Through its CDL Properties subsidiary, the organisation has secured the $740m green revolving credit facility (RCF) that will be used for the Republic Plaza property, located in Singapore’s Central Business District.
It follows that $500m green loan raised by CDL in 2019 for new property developments. The company issued its first green bond in 2017, which raised $100m towards a retrofitting the Republic Plaza – including energy efficient lighting, motion sensors and replacement chiller plants.
The five-year RCF will commence in January 2021, and has been approved and provided by lenders including the Agricultural Bank of China, Credit Industriel et Commercial, DBS, HSBC, MUFG, Malayan Banking and SMBC. DBS and HSBC are the Green Loan Advisors for the green RCF.
CDL’s group chief financial officer Yiong Yim Ming said: “With the pandemic heightening awareness on the need to build resilience through responsible investments, green loans have accelerated to become predominant in sustainable financing.
“We embrace Environmental, Social and Corporate Governance (ESG) as a core aspect of our long-term value creation strategy for our business, investors and stakeholders and the successful integration of ESG into our business strategy and operations has led our strong sustainability performance.

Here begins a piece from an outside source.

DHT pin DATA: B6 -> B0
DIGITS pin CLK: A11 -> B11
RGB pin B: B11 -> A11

CDL has paved the way with our inaugural green bond back in 2017 and is forging ahead with another green RCF that reinforces our reputation as a pioneering green developer.”
CDL is the latest company to turn to green RCFs to assist with large-scale sustainability initiatives.

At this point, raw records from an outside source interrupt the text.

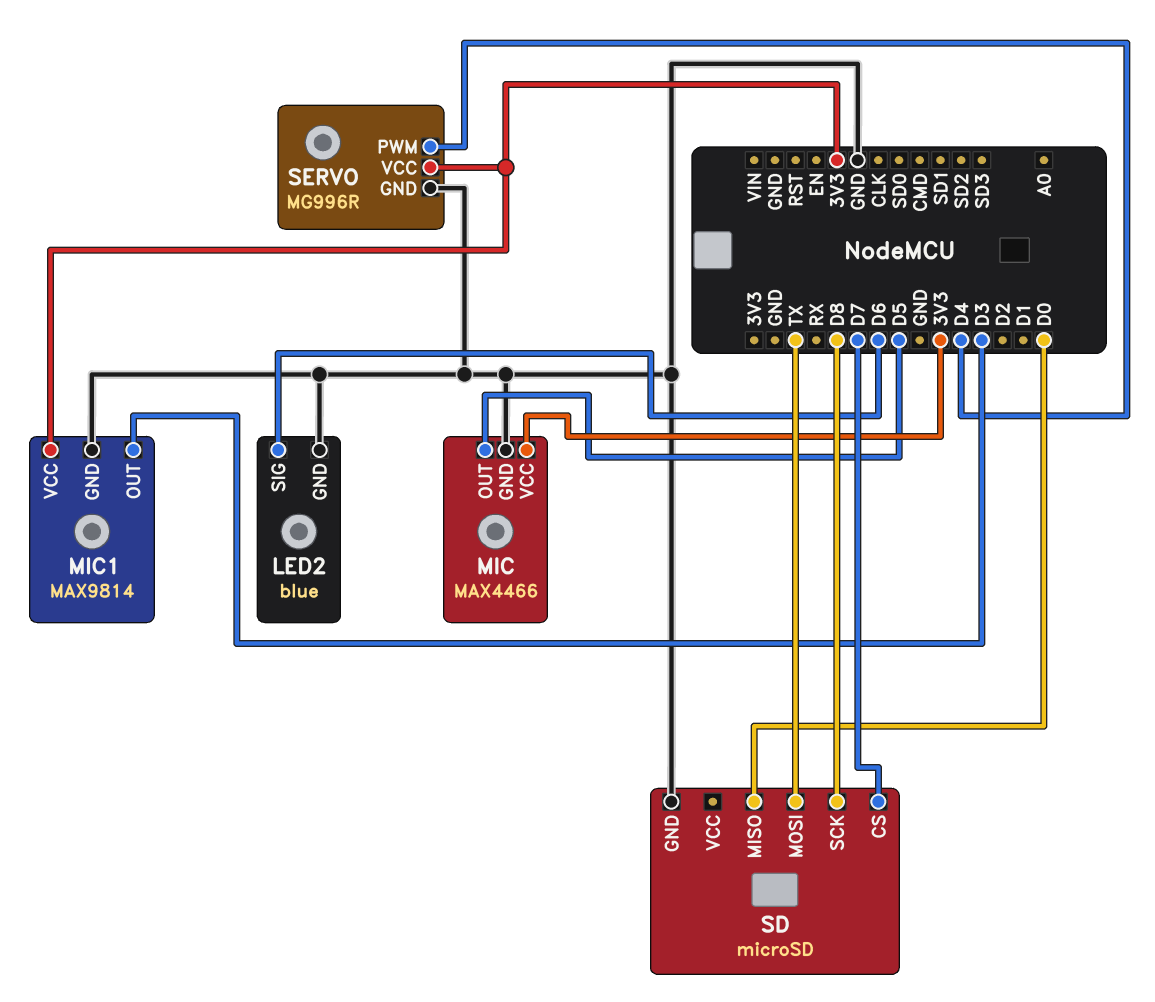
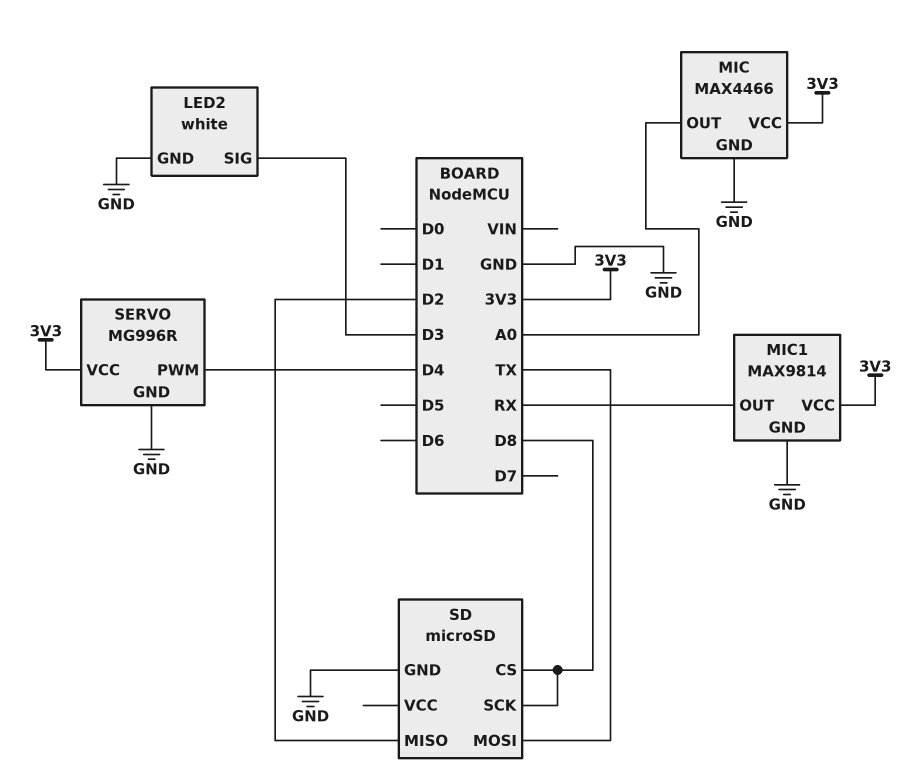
LED2: blue -> white
LED2 pin SIG: D6 -> D3
MIC pin OUT: D5 -> A0
MIC1 pin OUT: D3 -> RX
SD pin CS: D7 -> D8
SD pin MISO: D0 -> D2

In October, Tesco established a £2.5bn RCF whereby rates and interest are tied to progress against the company’s key environmental targets.

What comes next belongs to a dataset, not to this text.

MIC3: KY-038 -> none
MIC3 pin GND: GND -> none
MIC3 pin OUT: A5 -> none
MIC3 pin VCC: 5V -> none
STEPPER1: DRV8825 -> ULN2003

Under the terms of the agreement, facilitated by BNP Paribas and NatWest, Tesco will benefit from a lower interest rate loan margin if it meets its commitments to reduce Scope 1 (direct) and Scope 2 (power-related) emissions; to source renewable electricity through on-site generation and power purchase agreements (PPAs); and to redistribute surplus food.
Additionally, Shell announced in 2019 that it would link the interest and fees paid on its $10bn (£7.5bn) RCF to progress against its carbon targets. Similar financial agreements have been made by the likes of Finnish forestry giant UPM, food and drink ingredient supplier Tate & Lyle and beverage manufacturer Britvic.
Visa launched its inaugural green bond, priced at $500m, four months ago. It will be used to help the company achieve its decarbonisation aims and its alignment with the UN’s Sustainable Development Goals (SDGs).
Global green bond issuance last year reached an all-time high in terms of both individual bonds issued and collective value issued. According to LinkLaters, $185.6bn (£141.7bn) of green bonds were issued in 2019, compared to $142.4 (£108.8) in 2018. Major corporate green bonds launched in 2019 came from the likes of Apple and PepsiCo.
The pandemic seems to have placed a renewed focus on ESG or impact investing – particularly the ‘social’ aspect. JP Morgan recently polled investors from 50 global institutions, representing a total of $12.9 trillion in assets under management on how they expect Covid-19 to impact the future of ESG investing. 71% said it was likely to accelerate action.